Aus Sicht der BGW sollten Pflege- und Betreuungseinrichtungen zunächst auf allen Hierarchieebenen ein Bewusstsein dafür schaffen, dass es sich beim Umgang mit Gewalt, Aggressionen und Belästigungen um ein ureigenes Präventionsthema für den Betrieb handelt – und nicht um ein persönliches Problem einzelner Beschäftigter. Ferner braucht es eine Vertrauenskultur, in der die Beschäftigten Ängste, Schuld- und Schamgefühle ablegen können und sich ernst genommen fühlen.

"Es muss erkannt und akzeptiert werden, dass verschiedene Menschen ein und dieselbe Situation unterschiedlich erleben können", betont Vaupel. Was für den einen bedrohlich erscheint, nehmen andere vielleicht als harmlos wahr. Was die eine als beleidigend empfindet, berührt andere möglicherweise nicht persönlich. "Maßgeblich ist immer das individuelle Empfinden der betroffenen Person", so die Psychologin. "Daran haben weder Vorgesetzte noch Kolleginnen oder Kollegen zu deuteln."

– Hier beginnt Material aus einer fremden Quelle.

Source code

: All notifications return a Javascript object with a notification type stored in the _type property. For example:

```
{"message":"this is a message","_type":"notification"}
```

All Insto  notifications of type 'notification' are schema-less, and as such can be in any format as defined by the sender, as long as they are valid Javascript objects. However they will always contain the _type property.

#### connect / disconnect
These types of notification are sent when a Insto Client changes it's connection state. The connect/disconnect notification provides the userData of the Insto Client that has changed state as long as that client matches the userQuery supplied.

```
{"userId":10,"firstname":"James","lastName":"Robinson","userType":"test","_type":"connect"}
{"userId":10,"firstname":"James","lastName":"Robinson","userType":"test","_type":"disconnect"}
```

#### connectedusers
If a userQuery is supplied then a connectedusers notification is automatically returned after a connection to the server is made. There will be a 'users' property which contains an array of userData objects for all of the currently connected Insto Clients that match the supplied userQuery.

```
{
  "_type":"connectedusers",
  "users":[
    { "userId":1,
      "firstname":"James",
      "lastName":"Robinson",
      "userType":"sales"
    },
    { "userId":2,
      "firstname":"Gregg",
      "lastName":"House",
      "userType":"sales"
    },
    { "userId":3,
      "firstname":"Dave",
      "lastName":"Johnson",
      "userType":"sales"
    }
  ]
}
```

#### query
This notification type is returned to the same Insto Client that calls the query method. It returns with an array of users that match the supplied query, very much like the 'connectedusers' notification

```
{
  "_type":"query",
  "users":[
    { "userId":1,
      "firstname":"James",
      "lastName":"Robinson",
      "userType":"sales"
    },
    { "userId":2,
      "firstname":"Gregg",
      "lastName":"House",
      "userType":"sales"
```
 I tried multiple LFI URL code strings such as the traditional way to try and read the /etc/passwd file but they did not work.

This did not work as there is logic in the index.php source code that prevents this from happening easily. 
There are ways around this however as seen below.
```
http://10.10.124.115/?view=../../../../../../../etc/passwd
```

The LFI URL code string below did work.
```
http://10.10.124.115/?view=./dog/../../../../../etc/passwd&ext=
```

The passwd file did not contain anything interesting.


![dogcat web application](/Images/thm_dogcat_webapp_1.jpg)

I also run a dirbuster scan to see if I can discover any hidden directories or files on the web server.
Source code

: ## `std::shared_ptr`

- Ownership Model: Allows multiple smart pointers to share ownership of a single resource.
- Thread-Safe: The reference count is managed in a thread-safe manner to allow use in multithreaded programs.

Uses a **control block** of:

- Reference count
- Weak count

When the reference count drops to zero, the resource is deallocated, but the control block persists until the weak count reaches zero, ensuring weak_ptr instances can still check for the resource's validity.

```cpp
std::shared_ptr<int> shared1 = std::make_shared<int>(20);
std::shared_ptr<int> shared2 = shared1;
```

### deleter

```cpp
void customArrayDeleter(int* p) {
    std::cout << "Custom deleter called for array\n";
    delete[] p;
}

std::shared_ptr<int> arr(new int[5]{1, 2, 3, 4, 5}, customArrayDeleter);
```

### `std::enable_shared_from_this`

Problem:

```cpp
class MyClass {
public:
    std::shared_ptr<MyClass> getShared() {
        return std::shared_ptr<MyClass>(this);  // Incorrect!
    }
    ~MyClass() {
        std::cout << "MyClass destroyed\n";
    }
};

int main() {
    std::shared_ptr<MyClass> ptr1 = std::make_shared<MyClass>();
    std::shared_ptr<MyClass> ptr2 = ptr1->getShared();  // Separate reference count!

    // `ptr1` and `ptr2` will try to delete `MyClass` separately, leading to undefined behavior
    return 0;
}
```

Eine zentrale Rolle beim innerbetrieblichen Umgang mit dem Thema Gewalt und Belästigungen spielen die Führungskräfte. Sie prägen die Kommunikationskultur entscheidend mit, können Betroffenen Rückhalt geben, die Aufarbeitung von negativen Erlebnissen anregen und steuern.

Laut BGW gibt es in Pflege- und Betreuungseinrichtungen gibt es vielfältige Handlungsfelder, um Beschäftigte vor Aggressionen und Belästigungen zu schützen. Dazu gehören beispielsweise Anpassungen der Arbeitsorganisation sowie Deeskalationstrainings für die Mitarbeiterinnen und Mitarbeiter. Die BGW unterstützt ihre Mitgliedsbetriebe bei der Prävention. Sie bietet unter anderem Informationen, Beratung und Seminare an und fördert die Ausbildung innerbetrieblicher Deeskalationstrainer und -trainerinnen. Ebenso hilft sie, wenn Versicherte im Zusammenhang mit der Arbeit einen Übergriff erlitten haben.